Thankfully, I’ve moved on from those angst-ridden teenage days and yet, when I was writing this, I re-examined some old beliefs about failure — things like failure means you’re not good enough; it means you can’t succeed ever; and it must be avoided at all costs — to name just a few!
I know I’m not alone in this. Many of us strive to get the highest mark, be the best player on the team or be at the top of our chosen profession. Achieving goals can be pretty great but if we don’t reach our goals, we may feel we have failed, or worse yet, that we are a failure, as I did as a teenager.
When I recently read about psychologist Carol Dweck’s concept of “growth mindset,” I was captivated. Her book, “Mindset: The New Psychology of Success” (updated 2017), is based on years of research into failure and achievement. Dweck suggests failure is better understood as an opportunity to explore our current limits, to value criticism and to ask for help.
Do you love challenges or wither in despair?
The question at the root of her research as I understand it is: Do you love challenges and persist in the face of failure — or do setbacks make you wither in despair?
If we can examine our failures, Dweck suggests, and shift our focus to effort and ability, then we can build the capacity to persist in the face of difficult problems or setbacks. This is a very useful skill since most of us will face difficult challenges or deep disappointments at some point.
My teenage self did not have a growth mindset and my heartbreak at the sense of failure all those years ago at that provincial competition was based on old beliefs. If I knew then what i know now, maybe I could have celebrated my hard work, recognized my hours of practice and honoured what I had learned. I could have explored my interest in learning and thought about getting help to realize my best possible potential as a pianist. Instead, I assumed that one loss at a high level of competition meant I had hit the limit of my talent and it was simply too humiliating to try again.
Transform failures into growth mindset
A growth mindset suggests we transform failures into springboards for growth. If we don’t reach a goal, like winning at the provincial competition, do we continue to learning? Can we develop a willingness to honestly investigate our capacities, strengths and interests? Our failures and mistakes are markers on whatever path we’re travelling. There is no need to punish ourselves when we don’t get the highest mark or make the most money … or win the piano competition. So much kinder — and more hopeful — than “I failed. That’s that. Never again”!
Growth mindset reminds us that by staying curious, not blaming ourselves for failure, not giving up, and asking for help when we need it, we may be able to do much more than we initially thought possible. Sometimes things don’t work out as we hoped, but that doesn’t necessarily mean we “can’t”; maybe we just need a new plan.
Perhaps by using this approach we can short circuit some of the negativity associated with failure in our society and encourage ourselves to ease up on the hostility and blame we so readily direct at ourselves when we don’t realize our goals.
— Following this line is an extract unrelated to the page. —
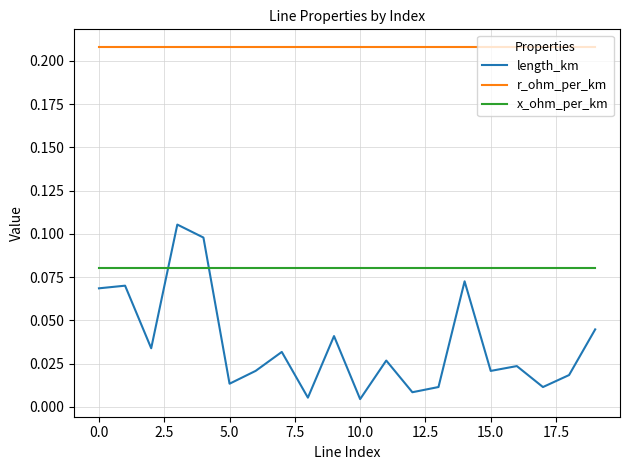

After their last crossing, which series has the higher values: x_ohm_per_km or length_km?

x_ohm_per_km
Maybe we can embrace the idea of “try again” as one of the best ways to achieve success, seeing someone who’s making their 10th try as determined and persistent rather than as a nine-time failure.
For a brief moment, my teenage-self was the best piano player in the province … and then … she wasn’t. Her intense focus on outcome — winning the competition — and her insistence that failure to win meant she had failed as a pianist. This robbed me of much of the joy I had experienced in my relationship with the piano up to then. I was able to reconnect with that sense of joy later in life when I decided, as some of you may remember, to learn to play the cello.
Benefits of the growth mindset
I believe that developing a growth mindset would genuinely benefit many of us, from children to elders. Failure is an opportunity to try again in a new way, to reach out to others for help and support, to persist in our commitment to be lifelong learners, and maybe most importantly, to find joy in the effort.
After all, even Einstein dropped out of school at 15, failed the entrance exam to the Swiss Federal Institute of Technology at 16, and despite his later academic success in the field of physics, could not secure a position as a professor in his area of interest for many years. And yet, he persisted — for the love of learning, for the excitement of discovery, and for the joy of the effort. And we all know how that turned out!